I THOUGHT hysterical national grief only happened in places like Argentina or North Korea but then the celebrity shopping-princess Diana Spencer died on yet another holiday.

Most people cringe when recalling that moment of collective madness when tear-stained hordes attacked those who failed to show the proper amount of mawkish grief.

Yet today I have the same disconnected feeling when I see people dancing in our public squares at the news of the death of a geriatric woman suffering from Alzheimer’s. Whatever they may think of Lady Thatcher, she is entitled to a dignified send-off. What kind of idiot travels to central London to start a rammy at a funeral?

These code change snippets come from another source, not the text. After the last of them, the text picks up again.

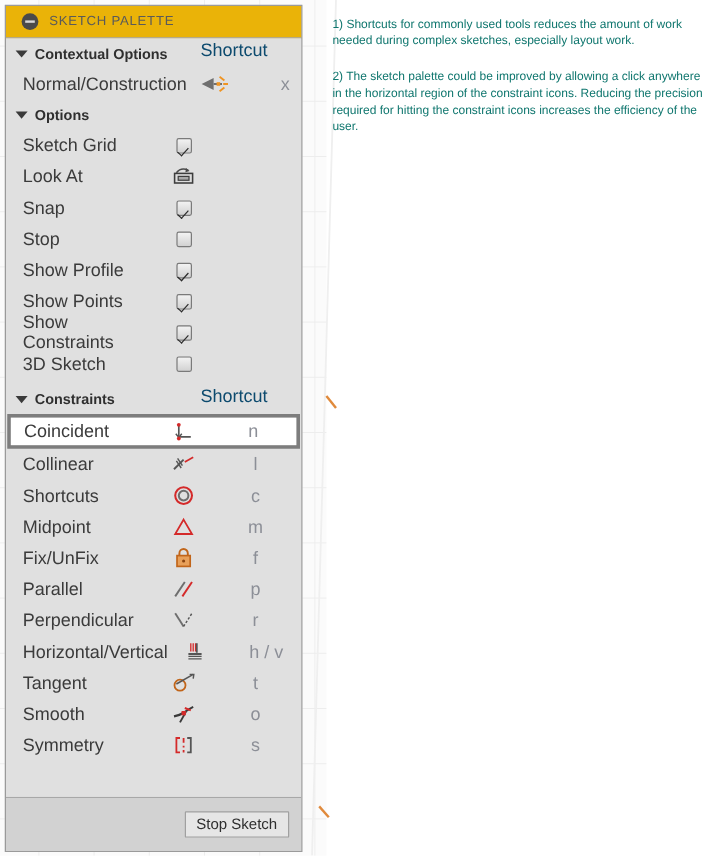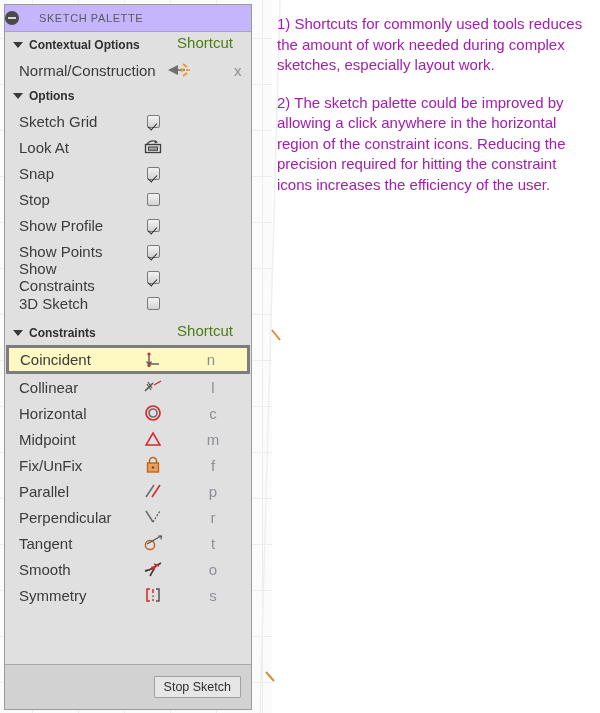--- a/index.html
+++ b/index.html
@@ -46,27 +46,26 @@
     height: 706px;
     background: #dcdcdc;
     border: 1px solid #9a9a9a;
     box-sizing: border-box;
     display: flex;
     flex-direction: column;
   }
 
   .palette-title-bar {
     height: 26px;
-    background: #c4b5fd;
+    background: #eab308;
     border-bottom: 1px solid #a8a8a8;
     display: flex;
     align-items: center;
-    padding-left: 0;
-    flex: none;
-    gap: 11px;
+    padding-left: 13px;
+    flex: none;
   }
   .collapse-dot {
     width: 14px; height: 14px;
     border-radius: 50%;
     background: #4a4a4a;
     position: relative;
     flex: none;
   }
   .collapse-dot::after {
     content: "";
@@ -107,23 +106,23 @@
   .section-title {
     font-size: 12px;
     font-weight: bold;
     color: #2f2f2f;
   }
   .shortcut-head {
     position: absolute;
     right: 8px;
     top: 2px;
     width: 76px;
-    text-align: center;
+    text-align: left;
     font-size: 15px;
-    color: #4d7c0f;
+    color: #0c4a6e;
   }
 
   
   .opt-row, .con-row {
     display: flex;
     align-items: center;
     height: 26px;
     padding-left: 14px;
     box-sizing: border-box;
     position: relative;
@@ -142,21 +141,21 @@
   }
   .row-key {
     width: 76px;
     flex: none;
     text-align: center;
     font-size: 15px;
     color: #8c8f97;
   }
   .con-row.selected {
     border: 3px solid #7d7d7d;
-    background: #fef9c3;
+    background: #ffffff;
     height: 29px;
     padding-left: 11px;
     margin: 0 1px;
     width: 244px;
     box-sizing: border-box;
   }
   .con-row.selected .row-key { width: 72px; }
 
   
   .cb {
@@ -198,23 +197,23 @@
     border-radius: 1px;
     cursor: pointer;
   }
 
   
   #annotations {
     position: absolute;
     left: 277px;
     top: 14px;
     width: 316px;
-    font-size: 15px;
+    font-size: 10px;
     line-height: 1.37;
-    color: #a21caf;
+    color: #0f766e;
   }
   #annotations p { margin: 0; }
   #annotations p.gap { margin-top: 17px; }
 
   svg { display: block; }
 </style>
 </head>
 <body>
 
 <div id="cad-background"></div>
@@ -357,21 +356,21 @@
           <path d="M3 13 L11 5" stroke="#555" stroke-width="1.6"></path>
           <path d="M12 7 L19 3" stroke="#d42a2a" stroke-width="1.4"></path>
           <path d="M5 6 L9 12" stroke="#555" stroke-width="1.2"></path>
           <path d="M6 4 L10 10" stroke="#555" stroke-width="1.2"></path>
         </svg>
       </span>
       <span class="row-key">l</span>
     </div>
 
     <div class="con-row">
-      <span class="row-label">Horizontal</span>
+      <span class="row-label">Shortcuts</span>
       <span class="row-icon">
         <svg width="22" height="18" viewBox="0 0 22 18">
           <circle cx="11" cy="9" r="7" fill="none" stroke="#d42a2a" stroke-width="1.7"></circle>
           <circle cx="11" cy="9" r="4" fill="none" stroke="#6e6e6e" stroke-width="1.7"></circle>
         </svg>
       </span>
       <span class="row-key">c</span>
     </div>
 
     <div class="con-row">
@@ -411,20 +410,39 @@
       <span class="row-label">Perpendicular</span>
       <span class="row-icon">
         <svg width="22" height="18" viewBox="0 0 22 18">
           <path d="M4 3 L11 14" stroke="#6e6e6e" stroke-width="1.6"></path>
           <path d="M11 14 L18 3" stroke="#555" stroke-width="1.2" stroke-dasharray="2 1.5"></path>
         </svg>
       </span>
       <span class="row-key">r</span>
     </div>
 
+    <div class="con-row">
+      <span class="row-label">Horizontal/Vertical</span>
+      <span class="row-icon">
+        <svg width="22" height="18" viewBox="0 0 22 18">
+          <g stroke="#d42a2a" stroke-width="1.1">
+            <path d="M8 2 L8 9"></path>
+              <path d="M10 2 L10 9"></path>
+              <path d="M12 2 L12 9"></path>
+          </g>
+          <path d="M6 11 L17 11" stroke="#555" stroke-width="1.5"></path>
+          <g stroke="#555" stroke-width="1">
+            <path d="M6 13 L17 13"></path>
+              <path d="M6 15 L17 15"></path>
+          </g>
+          <path d="M13 2 L13 10" stroke="#555" stroke-width="1.5"></path>
+        </svg>
+      </span>
+      <span class="row-key">h / v</span>
+    </div>
 
     <div class="con-row">
       <span class="row-label">Tangent</span>
       <span class="row-icon">
         <svg width="22" height="18" viewBox="0 0 22 18">
           <circle cx="8" cy="11" r="4.6" fill="none" stroke="#c1651a" stroke-width="1.5"></circle>
           <path d="M5 10 L19 2" stroke="#555" stroke-width="1.3"></path>
           <path d="M16 2 L19.5 2 L19 5.5" fill="none" stroke="#555" stroke-width="1.2"></path>
         </svg>
       </span>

And only a body as inconsequential and ridiculous as the Scottish Parliament would consider having a “debate” on that day to denounce words Lady Thatcher did not even say.

(Dr) John Cameron

Howard Place

St Andrews

WITH Lady Thatcher’s death we see the establishment raise its head as the rich and powerful show us that North Korea is not the only place with a state controlled by a self-chosen few. The sycophants are just the fleas. The real beast is feeding us propaganda, telling us what to think, say and do. The Tories tell us most people want Lady Thatcher to have a funeral at our expense.

As opinion polls show, this is a lie and she herself never won a majority of the popular vote and, indeed, received the lowest poll rating for a serving PM in modern history. They had Westminster recalled to praise her when it could have waited until this week and now they want to cancel Prime Minister’s ­Question Time. Big Ben is to be silenced. They are even trying to tell the Scottish Parliament what to do.

Tory democracy: individual freedom, they claim, but within Tory boundaries as if we are sheep in a field.

The police, a successful Thatcherite bludgeon against the miners, are to pre-emptively detain people they think might cause trouble. A demo is supposed to be ­allowed, but it will be well “kettled”.

Already, the BBC has all but banned a pop song against Lady Thatcher, yet allowed one in her support, proving itself once again an instrument of the establishment.

Lady Thatcher and her pals appear to have planned her funeral then ordered Buckingham Palace to fall in line, none of this nonsense about the Queen deciding to grant her a ceremonial send-off after her death. Even the monarchy has been subverted. Instead of bankers waving cheques, the streets are to be lined with the Queen’s ­soldiers.

The Dean of St Paul’s tells us that the ceremony is a simple one following the Book of Common Prayer and that Mrs Thatcher’s children should be allowed to grieve.

Here we have the Church of England (posh division), another branch of the establishment, speaking down to the urban peasantry.

When her son Mark Thatcher ­financed a mercenary force to overthrow an African state, did he worry about those who would be grieving?

The funeral cost is estimated at £10 million, and here the establishment’s commando unit has gone underground. Where are the usual protests from the Taxpayers’ Alliance? Instead, we are hearing Tories telling us how few strikes there have been since the Thatcher era. There are very few strikes in North Korea too.

Various mega-mouths have been telling protesters to shut up and let the carnival roll on. If the establishment doesn’t want millions of people injured by that woman to rage against her, it should not be shoving her funeral in their faces.

Thomas R Burgess

St Catherine’s Square


I HOPE a look at the facts of the 1970s and 1980s will show people what a dump Britain was under Harold Wilson and James Callaghan until Margaret Thatcher put her steely will to fixing things.

The anti-Thatcher ranting of today’s youth is a joke. To understand what was happening in Britain in 1979 – such as 28 per cent inflation – you would have to have been in business, or in non-union, unprotected employment, probably in middle management, and you would have been about 30 years of age.

So today, you would need to be about 64 to really understand the incompetence of socialism, and what Thatcher rescued us from.

Malcolm Parkin

Gamekeepers Road



HOW many of those who speak ill of Lady Thatcher will have anything at all spoken of them when they pass on?